Well, technically, evolution within a species is microevolution, and speciation is macroevolution. But it's a fuzzy boundary, with no clear border. In fact, in the case of ring species or clines, microevolution can retroactively become macroevolution. Leopard frogs in North America are like that. Adjacent populations can interbreed, but the far north and far south populations cannot. If the intermediate populations were to go extinct, there would be two species of leopard frogs.
And in nature, we see lots of cases (as Darwin predicted) of intermediate forms that have evolved almost to speciation, but not quite. This is a huge problem for YEC, but not for science.

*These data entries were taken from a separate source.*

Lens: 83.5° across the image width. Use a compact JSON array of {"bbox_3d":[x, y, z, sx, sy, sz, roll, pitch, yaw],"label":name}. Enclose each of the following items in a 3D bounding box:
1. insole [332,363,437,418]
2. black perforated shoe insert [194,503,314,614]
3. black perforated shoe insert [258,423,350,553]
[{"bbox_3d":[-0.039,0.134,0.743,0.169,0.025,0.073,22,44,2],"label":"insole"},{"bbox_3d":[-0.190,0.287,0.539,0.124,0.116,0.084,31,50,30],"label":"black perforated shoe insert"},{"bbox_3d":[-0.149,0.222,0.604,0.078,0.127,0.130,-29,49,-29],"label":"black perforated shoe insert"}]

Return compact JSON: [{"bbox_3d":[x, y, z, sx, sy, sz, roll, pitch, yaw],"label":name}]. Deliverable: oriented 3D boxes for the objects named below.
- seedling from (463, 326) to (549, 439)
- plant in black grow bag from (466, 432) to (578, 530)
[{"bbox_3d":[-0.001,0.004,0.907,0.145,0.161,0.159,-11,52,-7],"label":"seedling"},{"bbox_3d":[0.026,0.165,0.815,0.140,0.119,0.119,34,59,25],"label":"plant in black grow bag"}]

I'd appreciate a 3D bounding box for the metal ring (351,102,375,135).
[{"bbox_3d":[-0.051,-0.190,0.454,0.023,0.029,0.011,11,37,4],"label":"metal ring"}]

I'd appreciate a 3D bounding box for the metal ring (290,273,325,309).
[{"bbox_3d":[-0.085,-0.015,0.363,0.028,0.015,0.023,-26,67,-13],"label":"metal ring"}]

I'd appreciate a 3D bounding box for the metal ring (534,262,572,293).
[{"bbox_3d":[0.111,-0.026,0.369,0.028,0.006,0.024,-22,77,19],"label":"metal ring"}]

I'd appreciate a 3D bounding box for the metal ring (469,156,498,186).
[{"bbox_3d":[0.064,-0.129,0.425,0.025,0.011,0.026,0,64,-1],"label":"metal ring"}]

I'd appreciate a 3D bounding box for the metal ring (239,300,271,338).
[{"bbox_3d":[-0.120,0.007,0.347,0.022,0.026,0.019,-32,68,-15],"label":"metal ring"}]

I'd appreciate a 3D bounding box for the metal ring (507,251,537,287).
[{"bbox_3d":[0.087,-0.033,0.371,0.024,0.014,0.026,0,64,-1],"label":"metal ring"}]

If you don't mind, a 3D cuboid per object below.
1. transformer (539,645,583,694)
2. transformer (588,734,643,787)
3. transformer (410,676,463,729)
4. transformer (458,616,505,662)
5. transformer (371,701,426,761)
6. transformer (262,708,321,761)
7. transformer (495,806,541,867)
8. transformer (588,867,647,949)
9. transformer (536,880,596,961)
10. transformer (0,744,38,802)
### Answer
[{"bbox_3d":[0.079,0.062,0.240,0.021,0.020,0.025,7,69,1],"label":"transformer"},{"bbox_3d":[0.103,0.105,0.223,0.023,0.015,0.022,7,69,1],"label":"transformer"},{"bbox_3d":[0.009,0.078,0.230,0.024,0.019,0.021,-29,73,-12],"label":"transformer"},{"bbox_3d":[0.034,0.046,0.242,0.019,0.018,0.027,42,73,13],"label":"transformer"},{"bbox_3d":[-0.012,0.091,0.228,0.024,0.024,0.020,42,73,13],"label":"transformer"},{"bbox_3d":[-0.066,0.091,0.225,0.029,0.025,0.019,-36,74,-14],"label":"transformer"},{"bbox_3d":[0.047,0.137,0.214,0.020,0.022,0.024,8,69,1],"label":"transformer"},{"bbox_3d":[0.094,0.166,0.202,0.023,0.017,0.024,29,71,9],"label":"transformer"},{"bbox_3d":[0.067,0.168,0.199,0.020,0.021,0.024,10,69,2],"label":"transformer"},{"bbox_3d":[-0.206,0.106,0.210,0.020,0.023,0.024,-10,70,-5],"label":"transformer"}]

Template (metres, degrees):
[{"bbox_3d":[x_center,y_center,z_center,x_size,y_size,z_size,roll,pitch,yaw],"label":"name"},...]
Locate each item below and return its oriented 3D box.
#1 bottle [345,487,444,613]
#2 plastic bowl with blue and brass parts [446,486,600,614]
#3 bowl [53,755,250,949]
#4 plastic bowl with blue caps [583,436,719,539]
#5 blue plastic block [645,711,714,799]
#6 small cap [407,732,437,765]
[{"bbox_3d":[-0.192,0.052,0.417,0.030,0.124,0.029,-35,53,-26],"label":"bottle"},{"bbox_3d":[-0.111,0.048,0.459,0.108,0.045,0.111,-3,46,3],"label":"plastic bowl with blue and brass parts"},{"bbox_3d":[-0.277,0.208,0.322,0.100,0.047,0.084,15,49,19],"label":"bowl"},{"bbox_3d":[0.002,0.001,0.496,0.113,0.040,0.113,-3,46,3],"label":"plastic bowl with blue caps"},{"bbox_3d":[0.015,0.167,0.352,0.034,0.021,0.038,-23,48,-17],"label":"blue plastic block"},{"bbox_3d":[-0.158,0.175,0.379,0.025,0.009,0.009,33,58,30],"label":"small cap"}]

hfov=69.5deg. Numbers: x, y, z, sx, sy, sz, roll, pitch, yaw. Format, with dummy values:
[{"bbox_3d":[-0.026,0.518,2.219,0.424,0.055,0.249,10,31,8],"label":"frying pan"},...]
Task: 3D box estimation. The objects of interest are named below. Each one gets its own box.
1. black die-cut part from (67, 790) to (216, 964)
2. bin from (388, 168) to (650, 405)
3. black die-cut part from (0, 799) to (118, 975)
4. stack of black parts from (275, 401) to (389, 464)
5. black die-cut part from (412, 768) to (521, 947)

Edit: Perhaps you were asking about the actual isolating mechanism. It can vary. For example, there are many birds that will not interbreed in the wild, but can, in captivity, be induced to interbreed. They are two separate species. There are species like brown bears and polar bears that only recently evolved into two species. They have interbred in zoos, but until recently they haven't done so in nature because they live in entirely different habitats. As the world warms up, the polar bears are losing habitat, and are coming ashore to forage. And we are seeing some pizzley bears or grolar bears or whatever in Canada, now.
In other cases such as humans and other apes, a chromosome fusion makes a cross very likely impossible; the chromosomes just don't line up correctly. In other cases, there are developmental problems that kill the embryo before development. It's complex.